The appointment of Andy Anson, as Commercial Director,
will strengthen the delivery of our brand based commercial
strategy, which was boosted in the period by the renewal of
the Vodafone sponsorship. In addition, the Nike partnership
continues to create value, as exhibited by the successful
launch of the black away and white third strips.

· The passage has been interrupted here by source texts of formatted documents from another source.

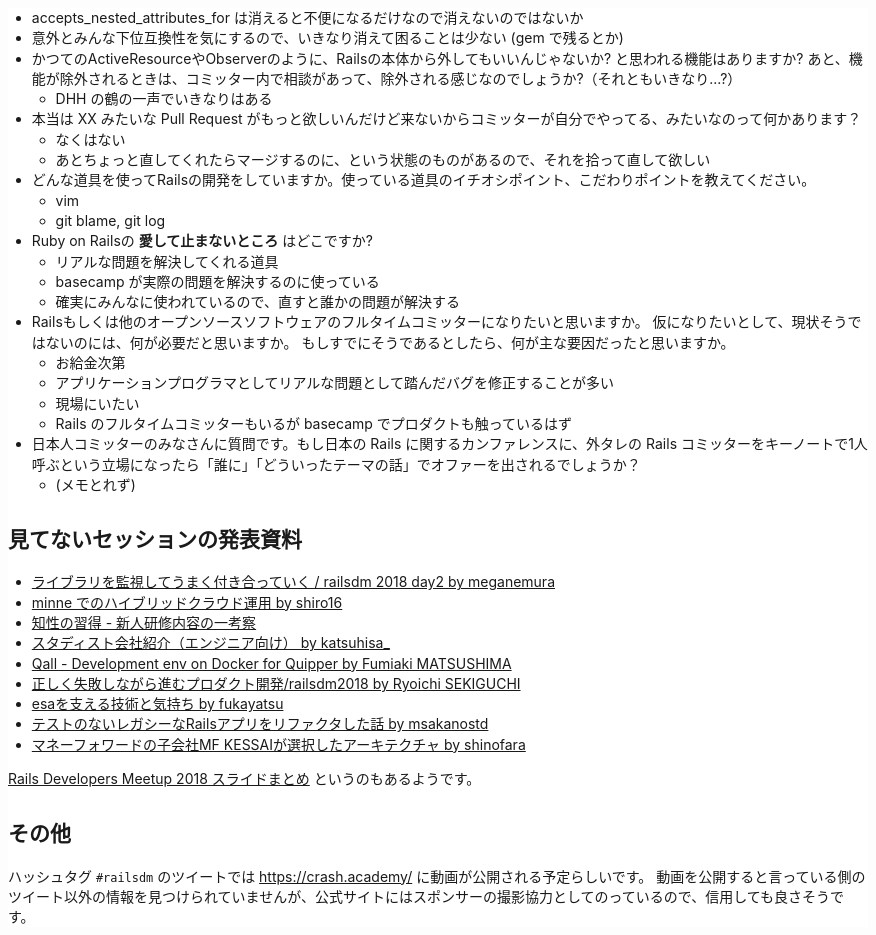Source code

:   - accepts\_nested\_attributes\_for は消えると不便になるだけなので消えないのではないか
  - 意外とみんな下位互換性を気にするので、いきなり消えて困ることは少ない (gem で残るとか)
- かつてのActiveResourceやObserverのように、Railsの本体から外してもいいんじゃないか? と思われる機能はありますか? あと、機能が除外されるときは、コミッター内で相談があって、除外される感じなのでしょうか?（それともいきなり...?）
  - DHH の鶴の一声でいきなりはある
- 本当は XX みたいな Pull Request がもっと欲しいんだけど来ないからコミッターが自分でやってる、みたいなのって何かあります？
  - なくはない
  - あとちょっと直してくれたらマージするのに、という状態のものがあるので、それを拾って直して欲しい
- どんな道具を使ってRailsの開発をしていますか。使っている道具のイチオシポイント、こだわりポイントを教えてください。
  - vim
  - git blame, git log
- Ruby on Railsの **愛して止まないところ** はどこですか?
  - リアルな問題を解決してくれる道具
  - basecamp が実際の問題を解決するのに使っている
  - 確実にみんなに使われているので、直すと誰かの問題が解決する
- Railsもしくは他のオープンソースソフトウェアのフルタイムコミッターになりたいと思いますか。 仮になりたいとして、現状そうではないのには、何が必要だと思いますか。 もしすでにそうであるとしたら、何が主な要因だったと思いますか。
  - お給金次第
  - アプリケーションプログラマとしてリアルな問題として踏んだバグを修正することが多い
  - 現場にいたい
  - Rails のフルタイムコミッターもいるが basecamp でプロダクトも触っているはず
- 日本人コミッターのみなさんに質問です。もし日本の Rails に関するカンファレンスに、外タレの Rails コミッターをキーノートで1人呼ぶという立場になったら「誰に」「どういったテーマの話」でオファーを出されるでしょうか？
  - (メモとれず)

## 見てないセッションの発表資料

- [ライブラリを監視してうまく付き合っていく / railsdm 2018 day2 by meganemura](https://speakerdeck.com/meganemura/railsdm-2018-day2)
- [minne でのハイブリッドクラウド運用 by shiro16](https://speakerdeck.com/shiro16/minne-defalsehaiburitudokuraudoyun-yong)
- [知性の習得 - 新人研修内容の一考察](https://esa-pages.io/p/sharing/4060/posts/754/767f9d6a92cac01b0661.html)
- [スタディスト会社紹介（エンジニア向け） by katsuhisa_](https://speakerdeck.com/katsuhisa91/sutadeisutohui-she-shao-jie-enziniaxiang-ke)
- [Qall - Development env on Docker for Quipper by Fumiaki MATSUSHIMA](https://speakerdeck.com/mtsmfm/qall-development-env-on-docker-for-quipper)
- [正しく失敗しながら進むプロダクト開発/railsdm2018 by Ryoichi SEKIGUCHI](https://speakerdeck.com/ryopeko/railsdm2018)
- [esaを支える技術と気持ち by fukayatsu](https://speakerdeck.com/fukayatsu/esawozhi-eruji-shu-toqi-chi-ti)
- [テストのないレガシーなRailsアプリをリファクタした話 by msakanostd](https://speakerdeck.com/msakanostd/tesutofalsenairegasinarailsapuriworihuakutasitahua)
- [マネーフォワードの子会社MF KESSAIが選択したアーキテクチャ by shinofara](https://speakerdeck.com/shinofara/manehuowadofalsezi-hui-she-mf-kessaigaxuan-ze-sitaakitekutiya)

[Rails Developers Meetup 2018 スライドまとめ](https://qiita.com/dyoshimitsu/items/20a41ab656d2da80e4d9) というのもあるようです。

## その他

ハッシュタグ `#railsdm` のツイートでは <https://crash.academy/> に動画が公開される予定らしいです。
動画を公開すると言っている側のツイート以外の情報を見つけられていませんが、公式サイトにはスポンサーの撮影協力としてのっているので、信用しても良さそうです。

<amp-twitter
  width="375"
  height="472"
  layout="responsive"
  data-tweetid="977380499705405440">
</amp-twitter>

The development of our own media rights was enhanced by
the new deal with Getty Pictures to distribute exclusive
images from Old Trafford and by the increase in subscribers
to our broadband service mu.tv to 10,000 (4,500 at July
2003).

In converting fans to customers we signed up 175,000 fans
to the new One United membership annual scheme and currently
provide over 100,000 fans with MU Finance services. In
addition, we are delighted to be able to return to the USA
in July 2004 for another 3 game tour.

Possible Stadium Expansion

Old Trafford continues to attract capacity crowds and we
have been looking at ways to provide access for more of our
fans. We are today outlining plans, subject to planning
permission, technical development and Board approval, of
construction contracts to develop the North East and North
West Quadrants of the stadium. This will not only increase
the overall capacity of the stadium to 75,000, but also
increase the range and quantity of the hospitality and
executive facilities (adding an estimated 3,000 square
metres of hospitality capacity) for use on match days and
non match days. If it proceeds, this project will cost up
to £45 million and take two years to complete. The earliest
that the new facilities are likely to be available is for
the 2006/7 season, but we do not anticipate any disruption
to the current capacity during this time.

Offer Period

Both Cubic Expression Company Limited (“Cubic”) and the
Malcolm I Glazer Family Limited Partnership (“Glazer”) have
recently increased their shareholdings in the Company. As
at 29 March 2004, Cubic held 28.89% and Glazer held 16.69%
of the issued share capital of the Company. Glazer released
an announcement on 16 February 2004 that put the Company
into an “offer period” as defined in the City Code on
Takeovers and Mergers. I wrote to shareholders on this
matter on 17 February 2004. The Board can confirm that, as
at 29 March 2004, it had not received any approach by either
of these major shareholders or indeed from any other party
regarding a possible takeover offer for the Company.
We are committed to maintaining constructive relationships
with all our shareholders and will continue to respond to
any concerns or issues that may arise.

Building on our success to date, and with the continued
support from our manager, players, staff and business
partners alike, the Board and I remain confident that
Manchester United remains on track to continue delivering
strong performance both on and off the field.